Catherine snorted. “Don’t kid yourself. He’d be scared off by those two chatterboxes.”
“Then there’s Willy Gate who harangues you every Sunday with his Civil War stories, and you’re too softhearted to ignore him.”
“He was a hero — and you wouldn’t happen to be hinting that Angel would be nice to have around, would you?”
Catherine’s look was so stern, Cassie chose not to answer. “We’re going to be late if we don’t hurry,” she said as she moved ahead on the crowded sidewalk, leaving no chance for further teasing — or hinting.
A few minutes later they arrived at the dress shop, just in time to be delayed entering by another arrival, that of a well-dressed young gentleman and his overdressed lady friend. The man was so handsome, Cassie couldn’t help staring at him. Catherine didn’t notice that, but she couldn’t help noticing that, after a brief glance at them, the man so dismissed them from his mind that he didn’t even hold the door open for them, but followed his companion into the shop.
“Some people have no manners.”
Catherine had said it before the door closed behind the man. He heard and turned to give her a disdainful look that had her cheeks glowing. Cassie decided she’d better not mention that that wouldn’t have happened, either, if Angel were there.
But their conversation on that subject was too recent, and Catherine glowered at her, warning, “Don’t say it.”
“I wasn’t.”
“I’ve a good mind to complain to Madame Cecilia,” Catherine continued, “and take our business elsewhere.”

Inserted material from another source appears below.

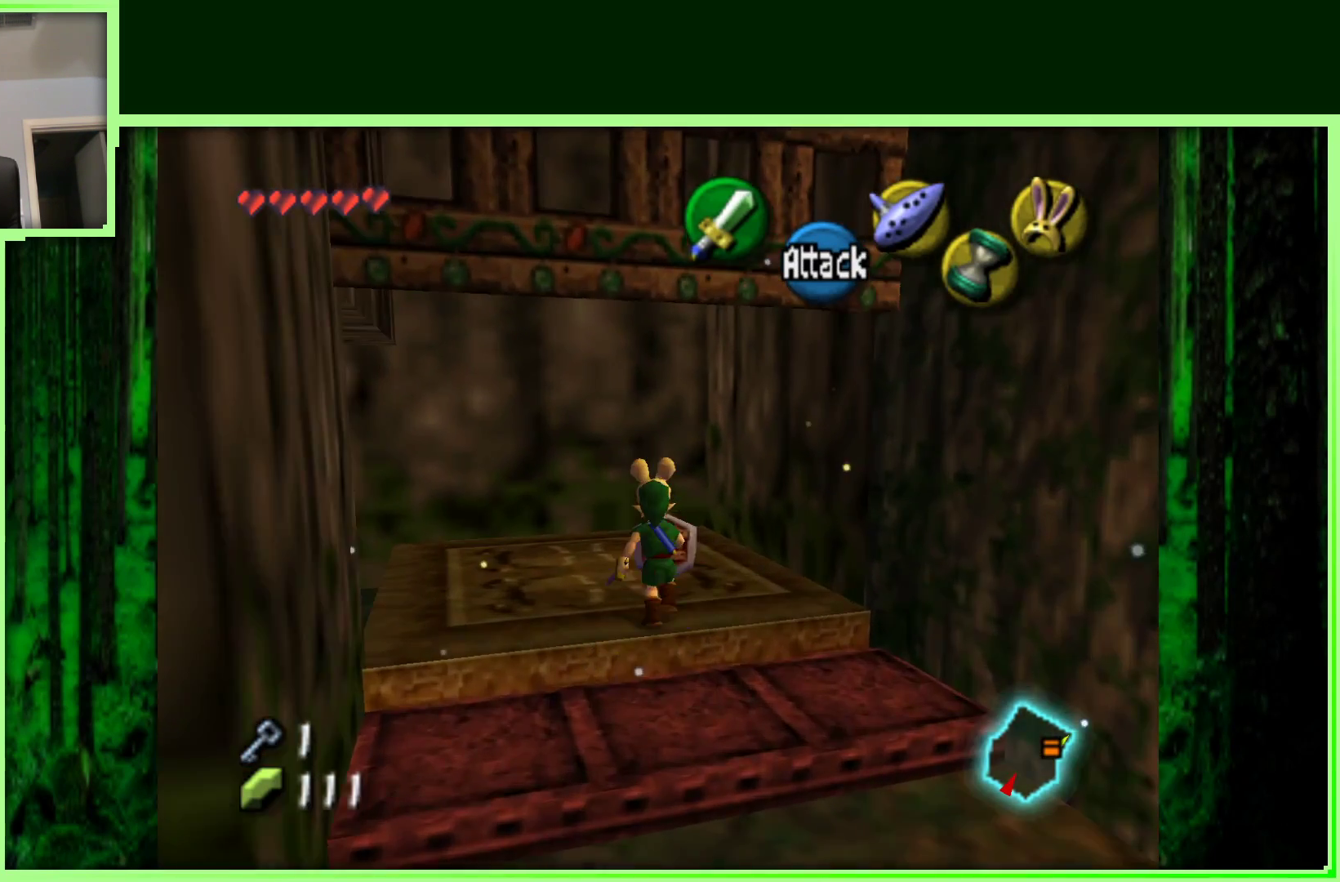
{"buttons": [], "left_stick": "center", "events": [[100, "left_stick", "center"]]}
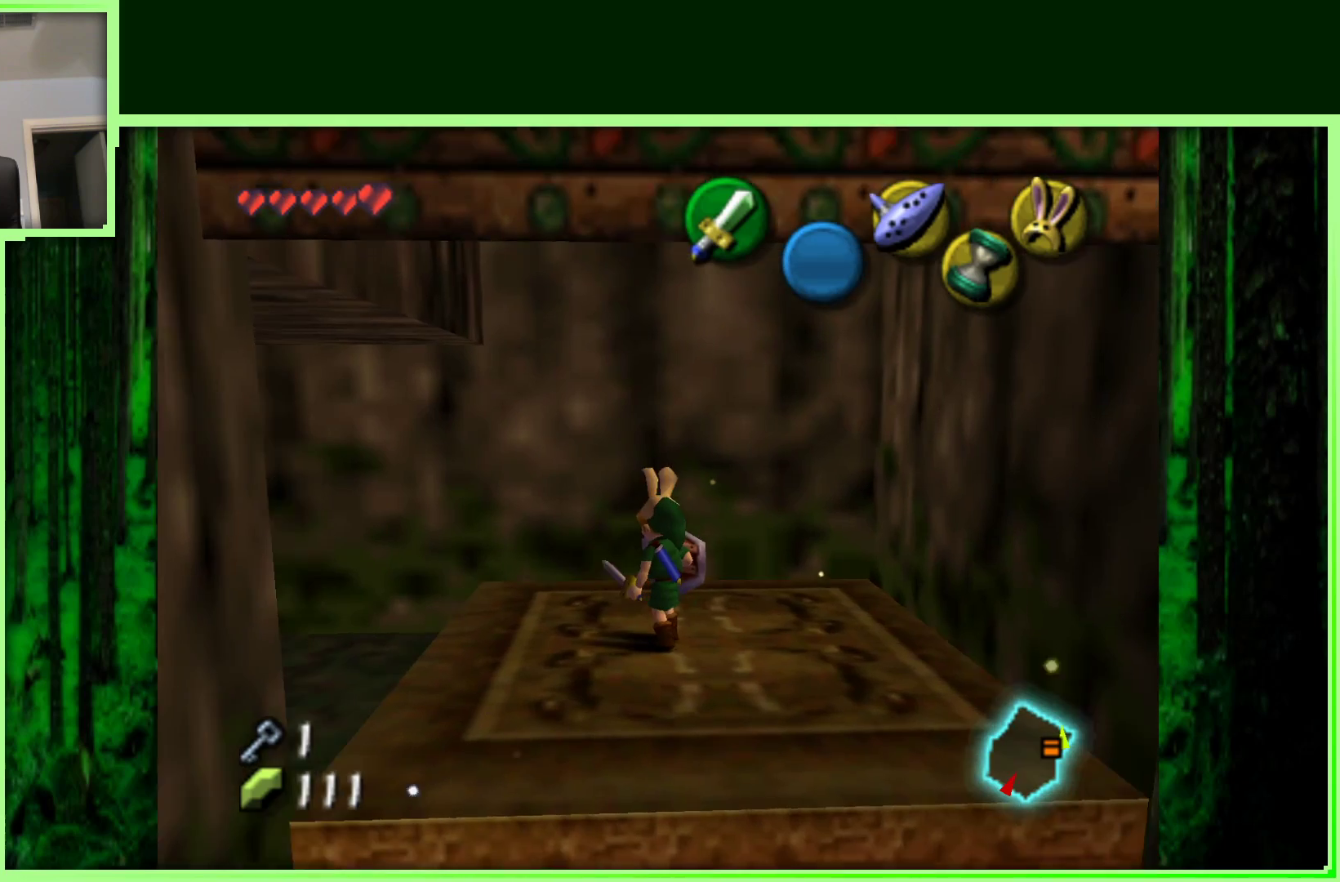
{"buttons": ["A"], "left_stick": "up-left", "events": [[267, "left_stick", "left"], [450, "A", "down"], [467, "left_stick", "up-left"]]}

“It’s not her fault,” Cassie protested.
“Isn’t it? When she schedules our fitting at the same time as that loose woman’s?”
“What makes you think she isn’t a lady?”
“I know a man’s mistress when I see one,” Catherine replied huffily.
Cassie rolled her eyes. “Mama, you’re getting all upset over nothing.”
“Am I?” Catherine countered. “When you’re still thinking about that gunfighter?”
So that’s what this was all about? Cassie should have figured her mama wouldn’t get that heated up over a little rudeness when they’d encountered much worse before in big cities.
She gave in to avoid an argument. “So I won’t mention him again.”
“Good. And now I think I’ll show that ill-mannered fellow some rudeness of my own— Wyoming style.” And as she walked into the dressmaker’s shop, Cassie heard her add, “I wish to hell my Colt wasn’t packed away.”
Cassie wished Angel didn’t have to be packed away, too.